··· SOURCE MATERIAL ···

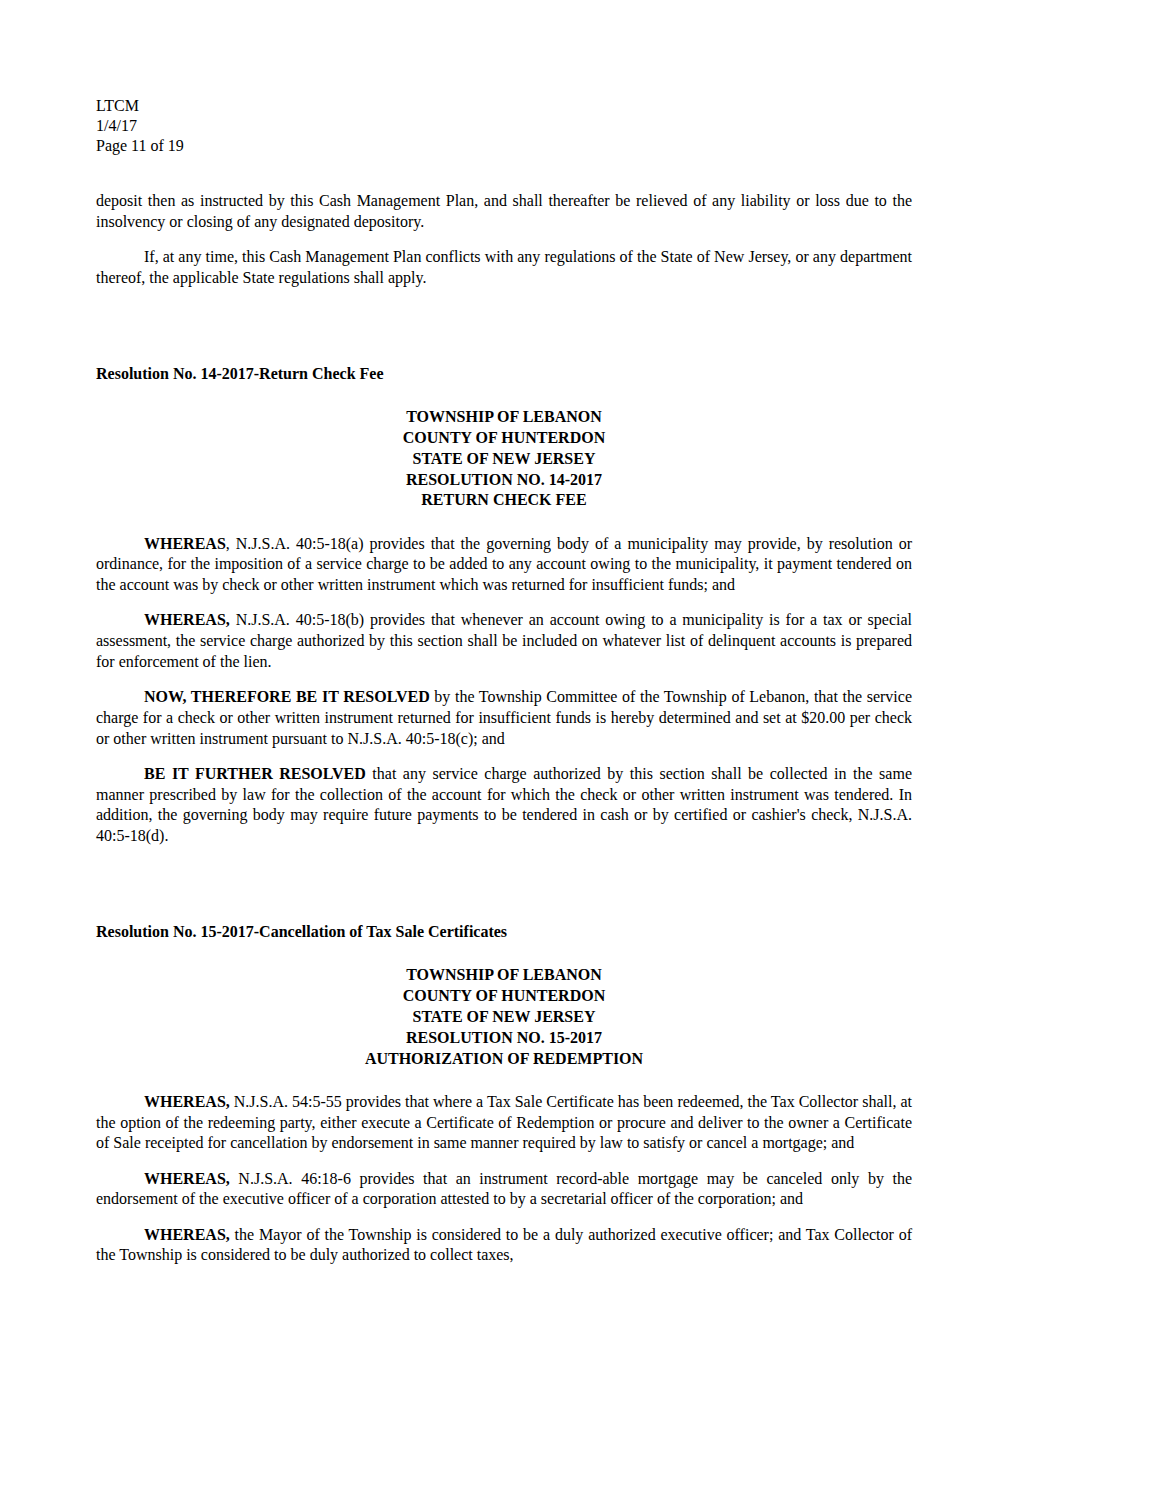LTCM
1/4/17
Page 11 of 19
deposit then as instructed by this Cash Management Plan, and shall thereafter be relieved of any liability or loss due to the insolvency or closing of any designated depository.
If, at any time, this Cash Management Plan conflicts with any regulations of the State of New Jersey, or any department thereof, the applicable State regulations shall apply.
Resolution No. 14-2017-Return Check Fee
TOWNSHIP OF LEBANON
COUNTY OF HUNTERDON
STATE OF NEW JERSEY
RESOLUTION NO. 14-2017
RETURN CHECK FEE
WHEREAS, N.J.S.A. 40:5-18(a) provides that the governing body of a municipality may provide, by resolution or ordinance, for the imposition of a service charge to be added to any account owing to the municipality, it payment tendered on the account was by check or other written instrument which was returned for insufficient funds; and
WHEREAS, N.J.S.A. 40:5-18(b) provides that whenever an account owing to a municipality is for a tax or special assessment, the service charge authorized by this section shall be included on whatever list of delinquent accounts is prepared for enforcement of the lien.
NOW, THEREFORE BE IT RESOLVED by the Township Committee of the Township of Lebanon, that the service charge for a check or other written instrument returned for insufficient funds is hereby determined and set at $20.00 per check or other written instrument pursuant to N.J.S.A. 40:5-18(c); and
BE IT FURTHER RESOLVED that any service charge authorized by this section shall be collected in the same manner prescribed by law for the collection of the account for which the check or other written instrument was tendered. In addition, the governing body may require future payments to be tendered in cash or by certified or cashier's check, N.J.S.A. 40:5-18(d).
Resolution No. 15-2017-Cancellation of Tax Sale Certificates
TOWNSHIP OF LEBANON
COUNTY OF HUNTERDON
STATE OF NEW JERSEY
RESOLUTION NO. 15-2017
AUTHORIZATION OF REDEMPTION
WHEREAS, N.J.S.A. 54:5-55 provides that where a Tax Sale Certificate has been redeemed, the Tax Collector shall, at the option of the redeeming party, either execute a Certificate of Redemption or procure and deliver to the owner a Certificate of Sale receipted for cancellation by endorsement in same manner required by law to satisfy or cancel a mortgage; and
WHEREAS, N.J.S.A. 46:18-6 provides that an instrument record-able mortgage may be canceled only by the endorsement of the executive officer of a corporation attested to by a secretarial officer of the corporation; and
WHEREAS, the Mayor of the Township is considered to be a duly authorized executive officer; and Tax Collector of the Township is considered to be duly authorized to collect taxes,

···

▸ AIM OF THE EXERCISE:
Indicate how many lines in the records above include the word "executive", giving no other content.

▸ TASK RESULT:
2